DOI: 10.35377/saucis...1892264 ISSN: 2636-8129

Multi-Scale Temporal Convolutional Networks for Robust Variable-Speed Fault Diagnosis in DC Motor Transmission Systems

Amar Amouri, Walid Ayadi, Saeed Althabahi
Anomaly detection in Direct Current (DC) motors plays a vital role in various industries. However, it remains a challenge to develop systems that are intrinsically robust to unpredicted speed variations and environmental noise. This paper proposes the use of Multi-Scale Temporal Convolutional Network (MSTCN) enhanced with a Convolutional Block Attention Module (CBAM) for feature extraction. The proposed scheme was validated using a proprietary dataset collected with an Arduino Nano 33 BLE IMU. A zero-shot multi-variate stress test involving Fourier-domain resampling and additive Gaussian noise with speed factors and standard deviation levels ranging from 0.5 to 2.0 and 1.5 to 2.0, respectively, was used to perturb the dataset. Under these conditions, it was observed that while the vanilla CNN achieved the lowest latency of 207 microseconds, it failed under high interference, scoring an F1-score of nearly 60 percent at noise level 2.0. The LSTM model reached high accuracy but experienced a computational bottleneck with latency of 1620 microseconds.
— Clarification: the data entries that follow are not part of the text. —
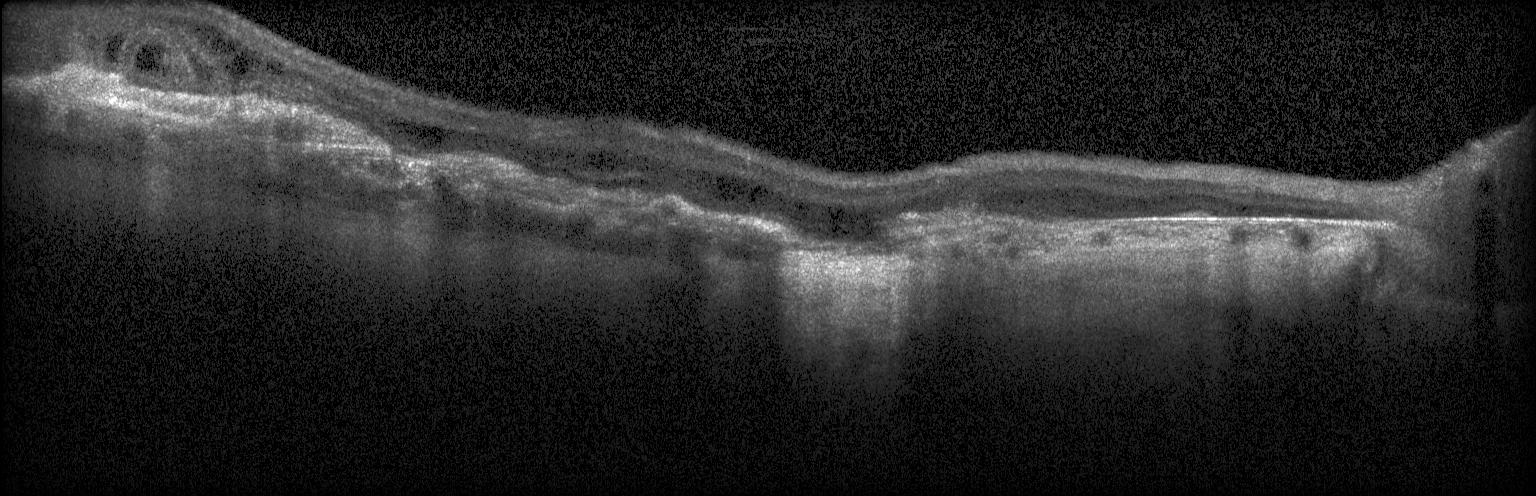 OCT B-scan; SD-OCT; centered on the fovea; Heidelberg Spectralis
Impression: a choroidal neovascular membrane.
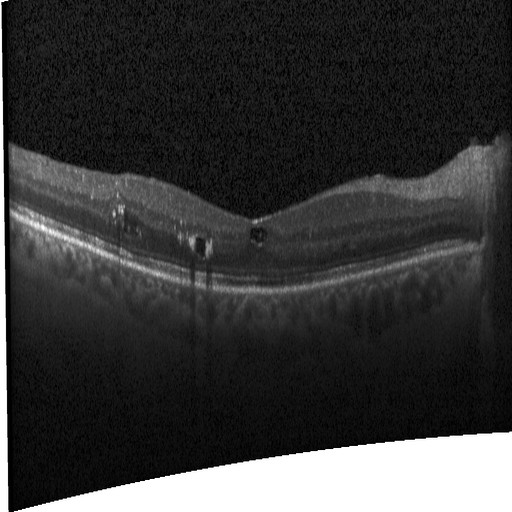 Impression: diabetic macular edema.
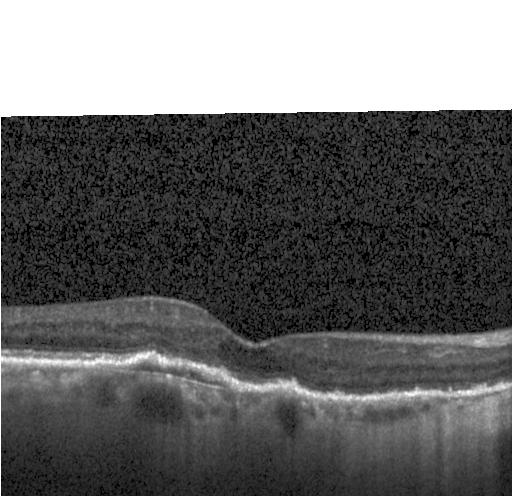

Heidelberg Spectralis OCT system; macular scan; optical coherence tomography B-scan.
Finding: a choroidal neovascular membrane.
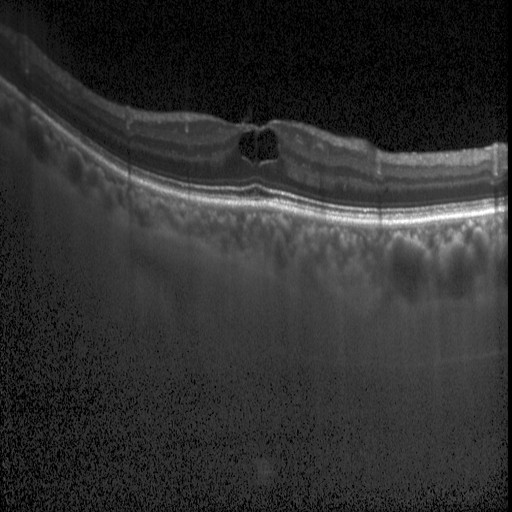

Retinal OCT cross-section · through the macula · Heidelberg Spectralis OCT system
Dx: diabetic macular edema (DME).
In contrast, our MSTCN-CBAM model achieved an F1-score of nearly 90 percent at noise level 2.0 and up to 98 percent under moderate noise conditions while providing a 2.6-fold inference speedup (617 microseconds) and a 55 percent reduction in training time compared with the LSTM baseline. These encouraging results highlight the advantages of our MSTCN-CBAM model for robust anomaly detection in the real-world conditions.